Used Car Price Prediction.
Rusty Bargain is a secondhand car service developing an app that allows users to quickly estimate their car’s market value. The goal of this project was to build a model capable of predicting a car’s price based on its characteristics.
CLIENT:
Rusty Bargain
DATE:
May 07, 2025
PROJECT:
Data Preparation
The process began with a thorough inspection and cleaning of the dataset to ensure reliability. I removed columns that did not contribute to the prediction task and standardized inconsistent values across key categorical features, for example, replacing entries like “petrol” with “gasoline” to unify terminology.
I then filtered the dataset to include only cars registered between 1990 and 2019, which represented about 97.5% of all records. This range excluded incomplete or unrealistic entries from earlier and later years. Certain categorical features were converted into binary indicators, such as transforming the “Repaired?” field into 1 for Yes and 0 for No, allowing the models to process them numerically.

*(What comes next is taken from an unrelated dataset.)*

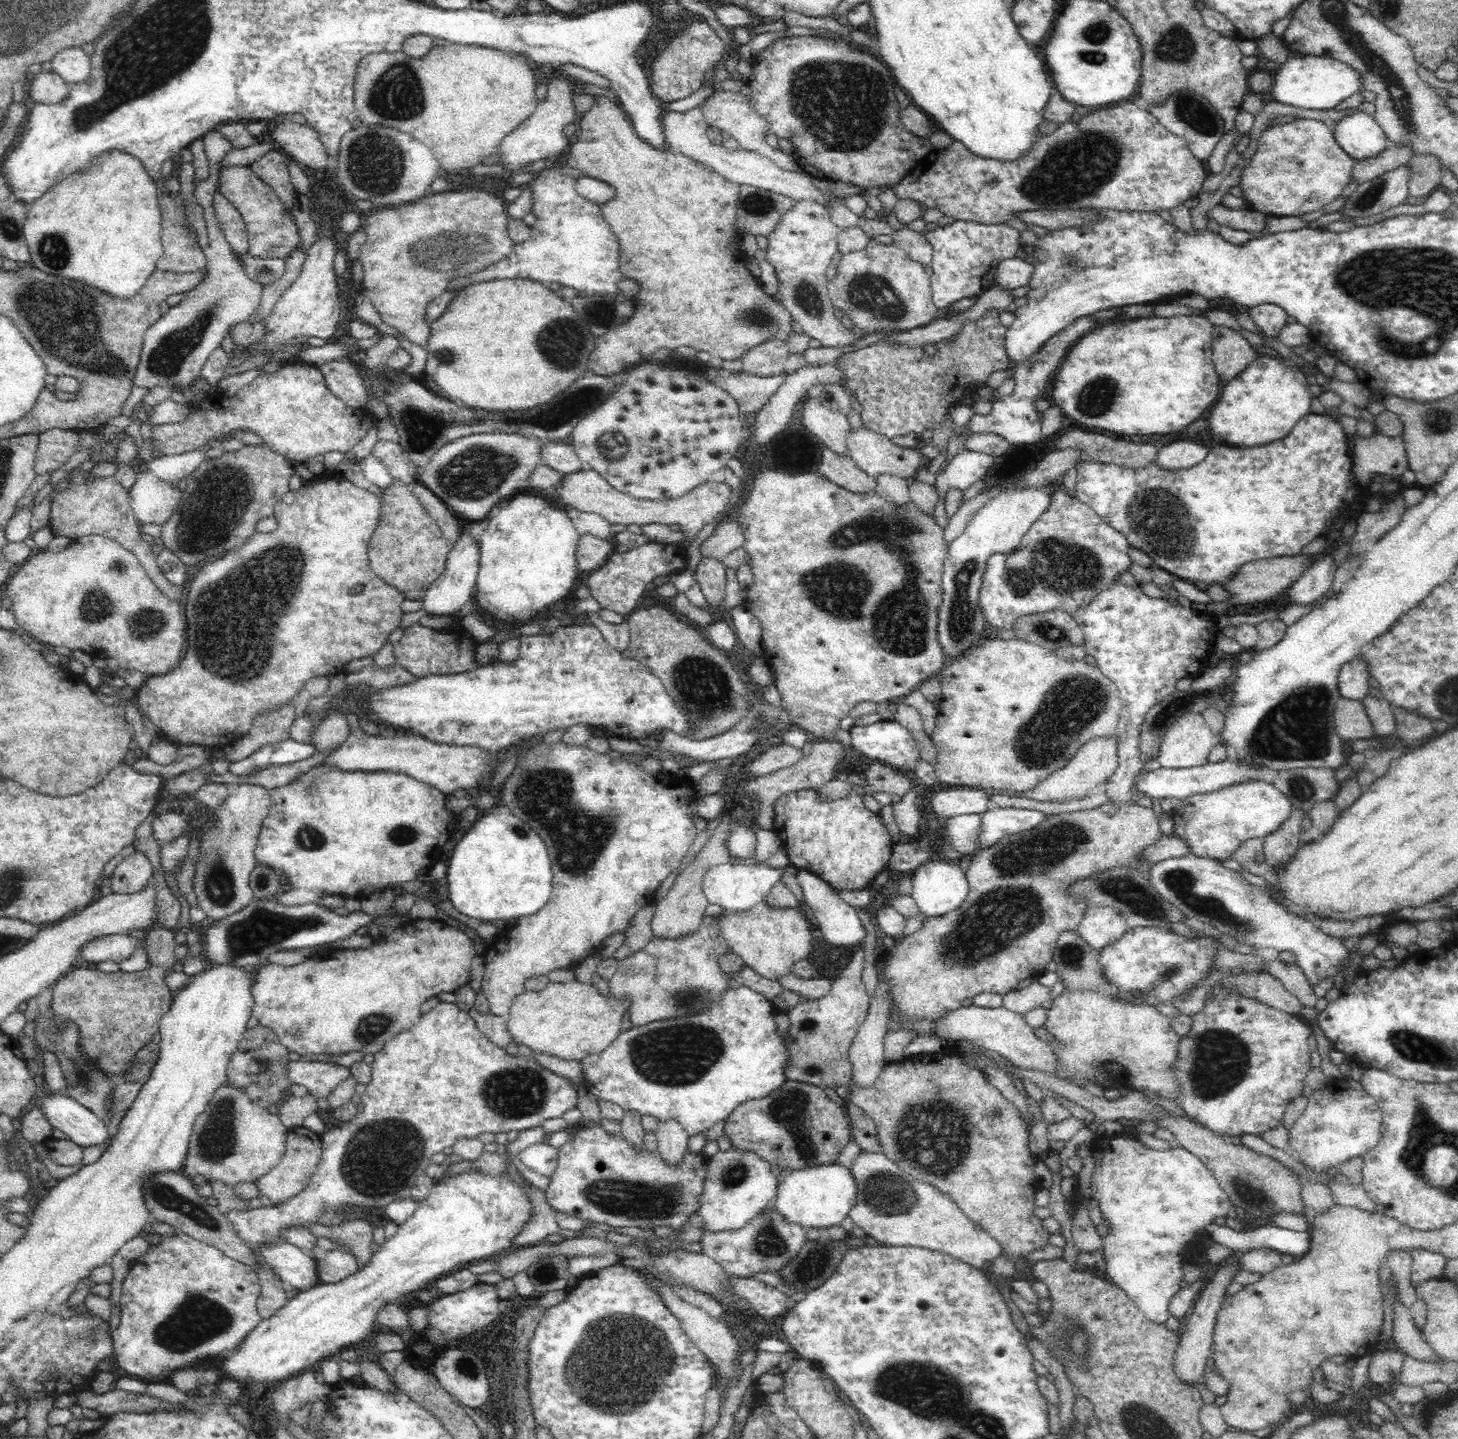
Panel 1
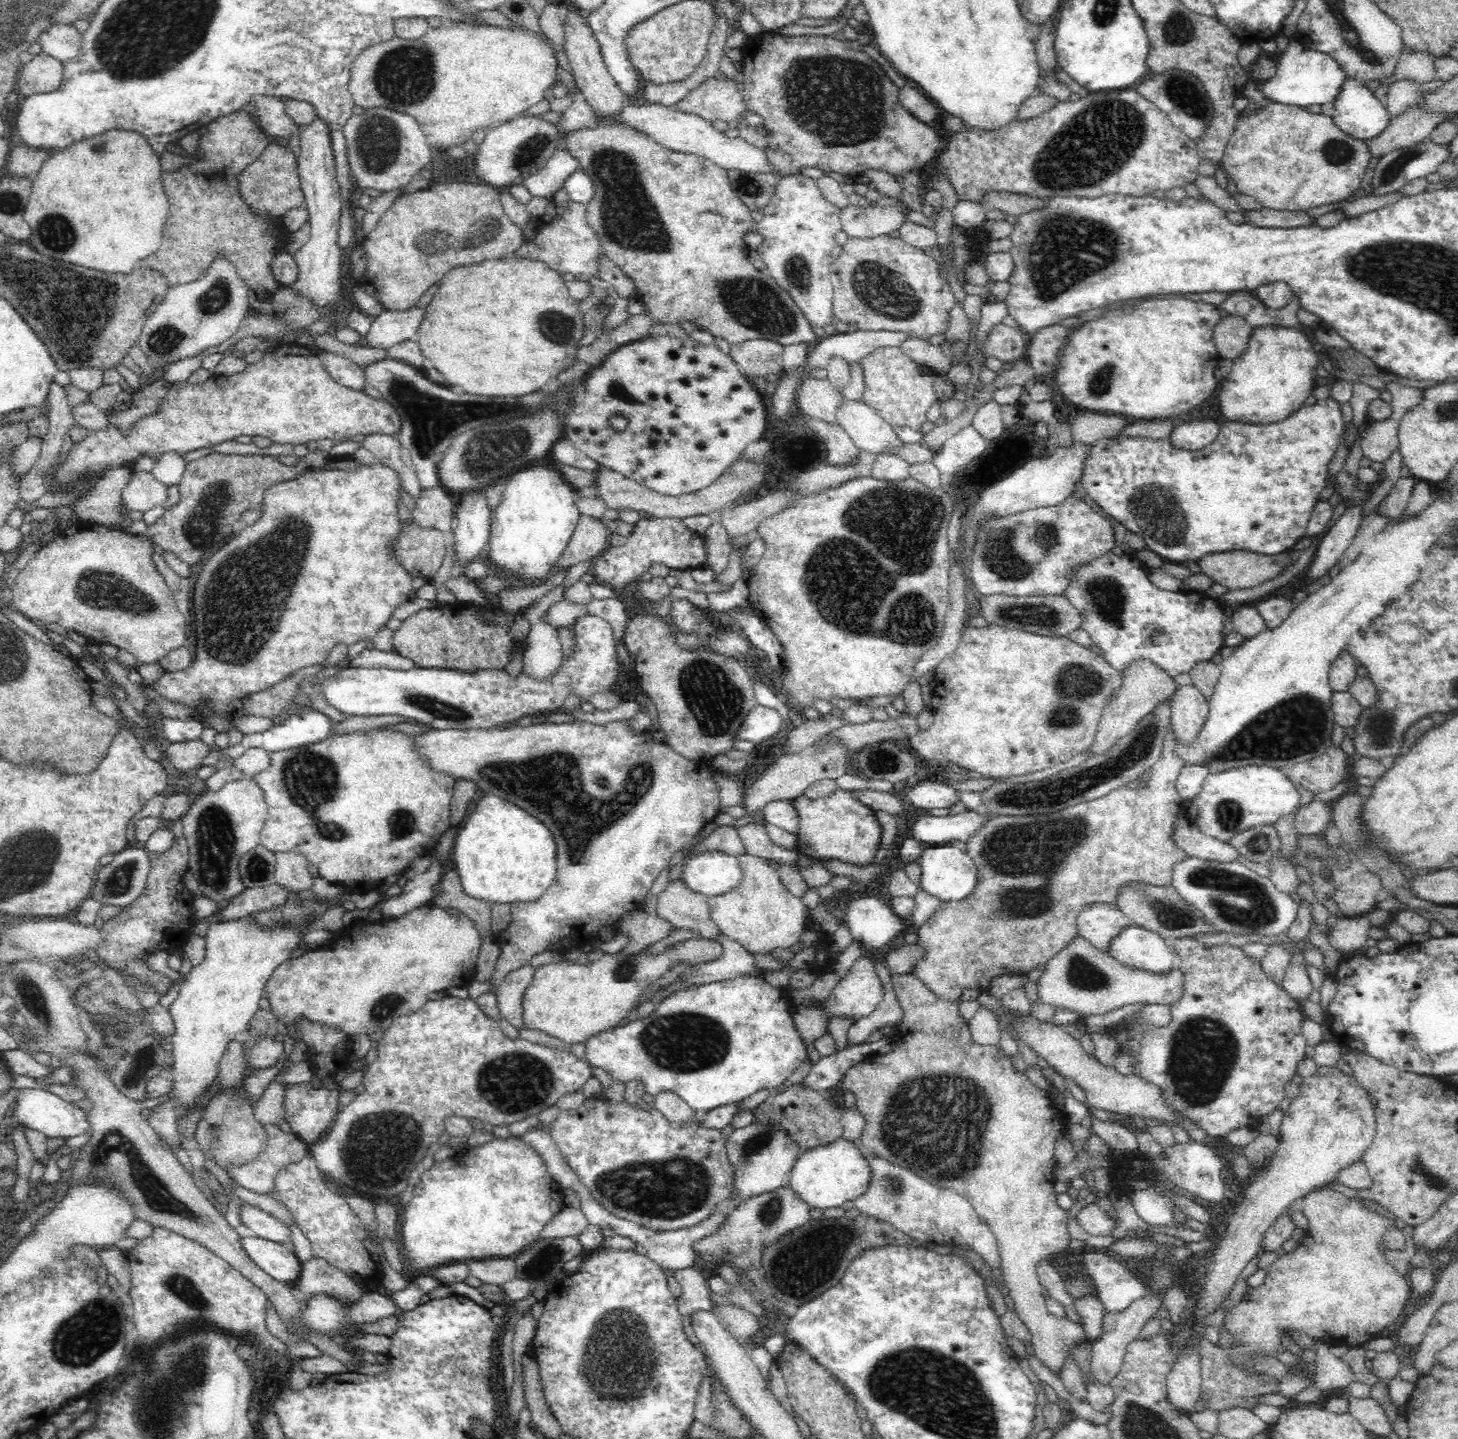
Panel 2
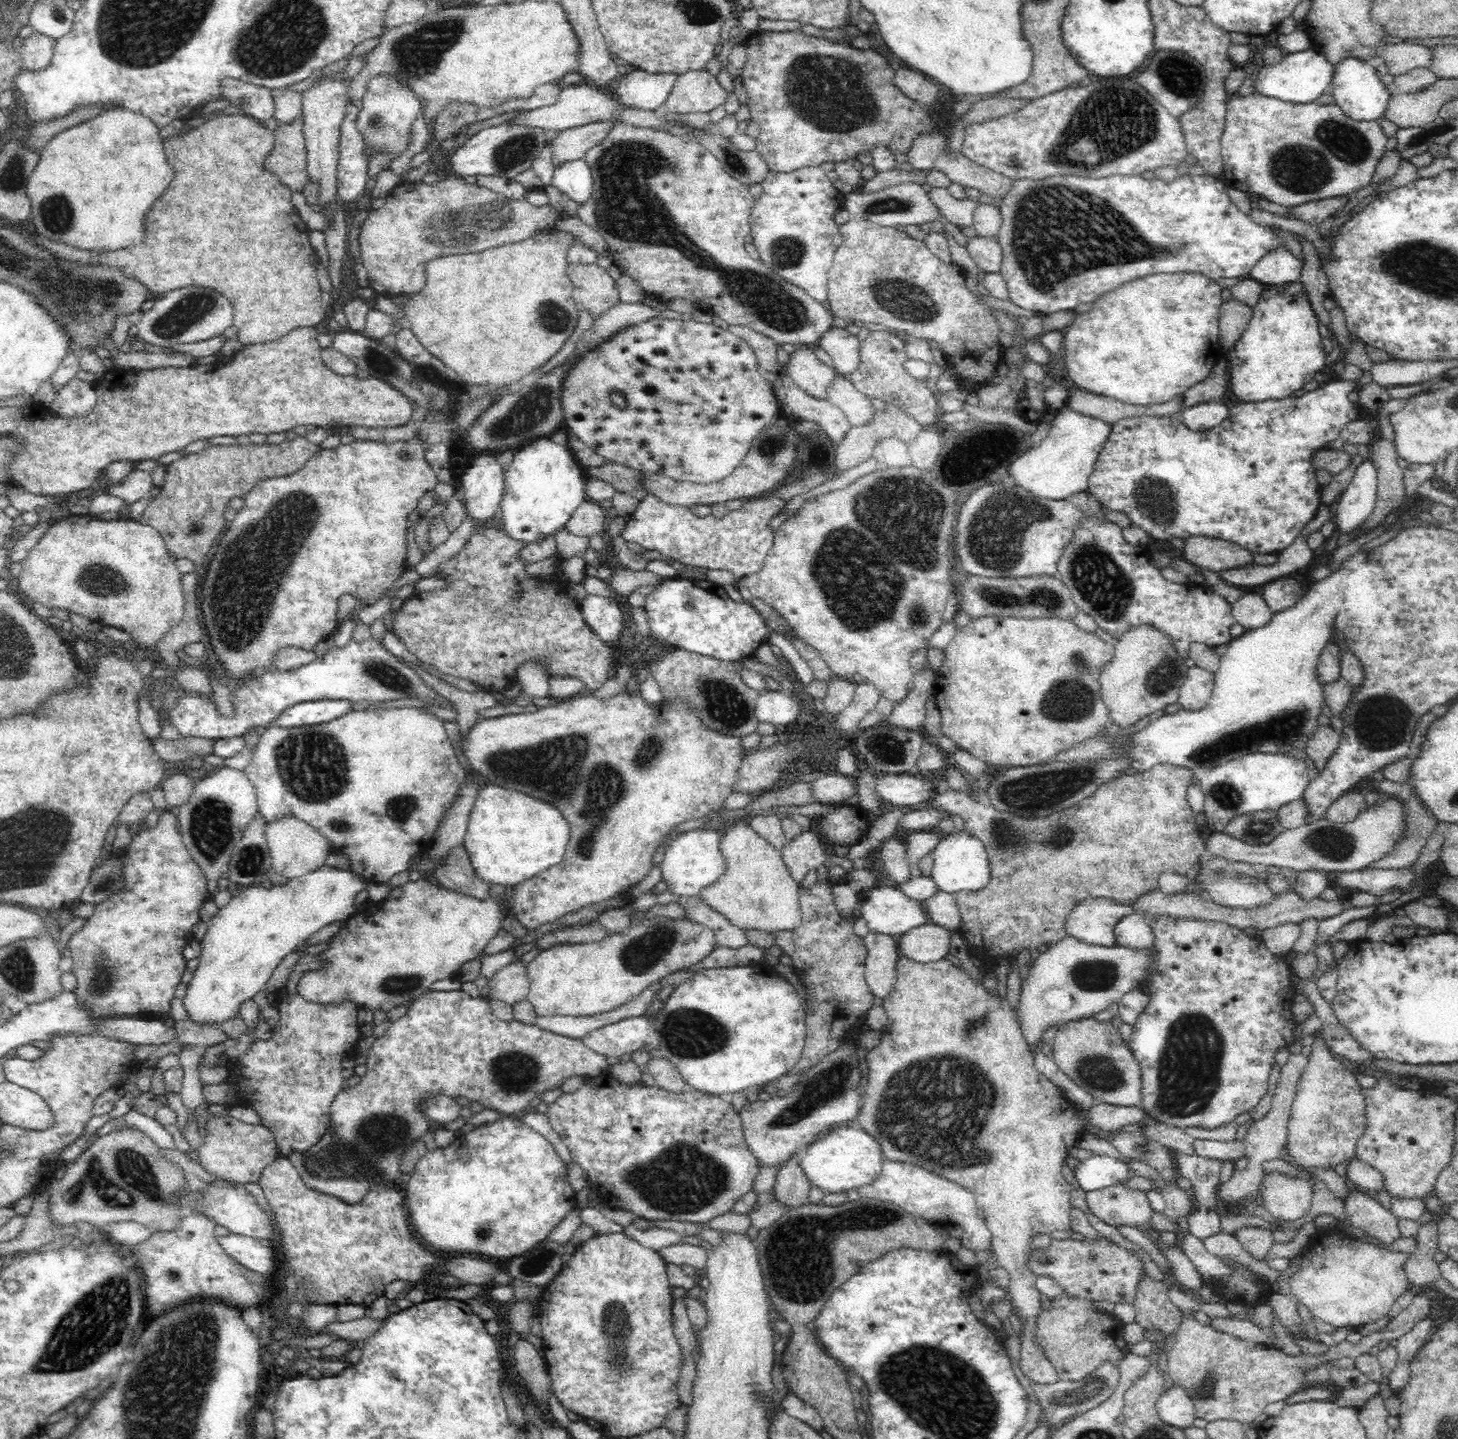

To understand the structure of the data, I explored the distribution of car prices, the relationship between price and vehicle type, and the correlations among numerical variables. These visualizations revealed a heavy right-skew in price distribution, suggesting the presence of inflated or erroneous values. I applied a custom outlier removal function to clean such inconsistencies, ensuring that only realistic listings remained.
A similar approach was used for engine power, where both histograms and boxplots helped identify and exclude extreme values. After these steps, the data was properly balanced, consistent, and ready for modeling.
Model Traning
I built two modeling pipelines:
- One with One-Hot Encoding (OHE) for categorical variables.
- Another without OHE, relying on algorithms that natively handle categorical data.
Both pipelines included a StandardScaler for numeric features.
I tried and compared eight models: XGBoost, LightGBM, CatBoost, RandomForest, DecisionTree, Linear Regression.
The XGBoost model achieved the lowest RMSE on the test set, closely followed by LightGBM. Both models offered high accuracy and fast training times, making them ideal for real-time deployment.